Un fort potentiel – encore loin d’être épuisé 

Toutes les technologies de production de carburants synthétiques passent d’abord par l’hydrogène. Raison pour laquelle les véhicules à hydrogène rencontrent un intérêt croissant. En particulier pour les bus urbains, les véhicules communaux et les camions servant à la distribution fine, l’hydrogène pourrait devenir intéressant. Le potentiel d’accroissement de l’efficience, d’une part, et d’une diminution des coûts, d’autre part, que recèlent l’électrolyse, la méthanisation et les piles à combustible est loin d’être épuisé.
L’Institut Paul Scherrer (PSI) mène des recherches dans ce domaine. Dans des installations pilotes réalisées en coopération, des chercheurs du PSI et de l’Empa développent et étudient les technologies de l’avenir. Des estimations de l’Empa montrent que si l’on convertissait déjà seulement la moitié de l’électricité excédentaire en carburant, ceci permettrait de faire rouler plusieurs centaines de milliers de véhicules avec un bilan de CO2neutre. S’il était possible de prendre en compte ces réductions des émissions de CO2dans la réglementation sur les émissions des voitures, ce serait même réalisable sans subventions ni autres mesures d’encouragement.
 
Dialogue sur le thème des véhicules à gaz/biogaz 

Au cours des dix dernières années, les véhicules à gaz/biogaz ont opéré le passage de la modification des moteurs à essence vers des moteurs à combustion interne turbocompressés développés à cet effet. Du fait du pouvoir antidétonant élevé du méthane, ces moteurs présentent parfois des rendements plus élevés en fonctionnement au gaz plutôt qu’à l’essence. Leur rayon d’action atteint actuellement 400 à 500 km.

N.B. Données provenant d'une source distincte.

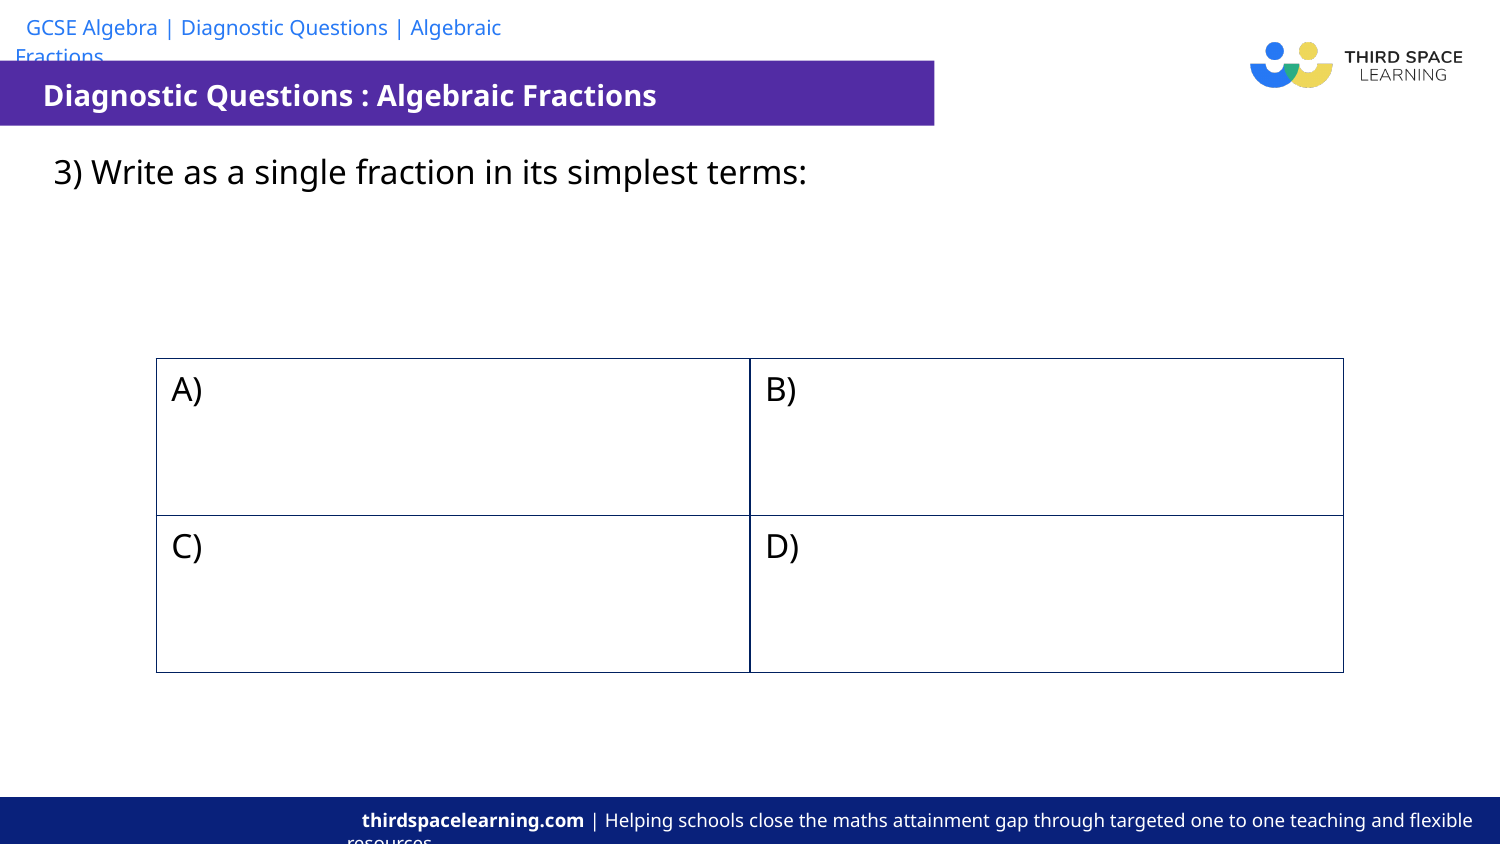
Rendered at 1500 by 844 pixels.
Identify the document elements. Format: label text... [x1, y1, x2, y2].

text_box Diagnostic Questions : Algebraic Fractions [27, 61, 778, 127]
picture [1250, 33, 1465, 99]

Ces véhicules sont souvent équipés d’un réservoir d’essence qui accroît leur rayon d’action, pour les grandes distances, par exemple. Les quelques 18 millions de véhicules à gaz et 22’000 stations de distribution de gaz qui existent par le monde montrent, en outre, qu’ils ne présentent pas de risques plus élevés que les véhicules diesel ou à essence, et cela bien qu’en dehors de l’Europe, ces véhicules utilisent encore souvent des technologies d’adaptation relativement anciennes et que les normes de sécurité des stations de distribution soient notablement moins élevées.
Lors d’un vaste dialogue, des représentant des associations professionnelles, des importateurs, des autorités et des instituts de recherche ont discuté à l’Empa du potentiel des véhicules à gaz/biogaz en relation avec la stratégie énergétique et la législation suisse sur le CO2. Les résultats de ces discussions sont résumés dans un rapport.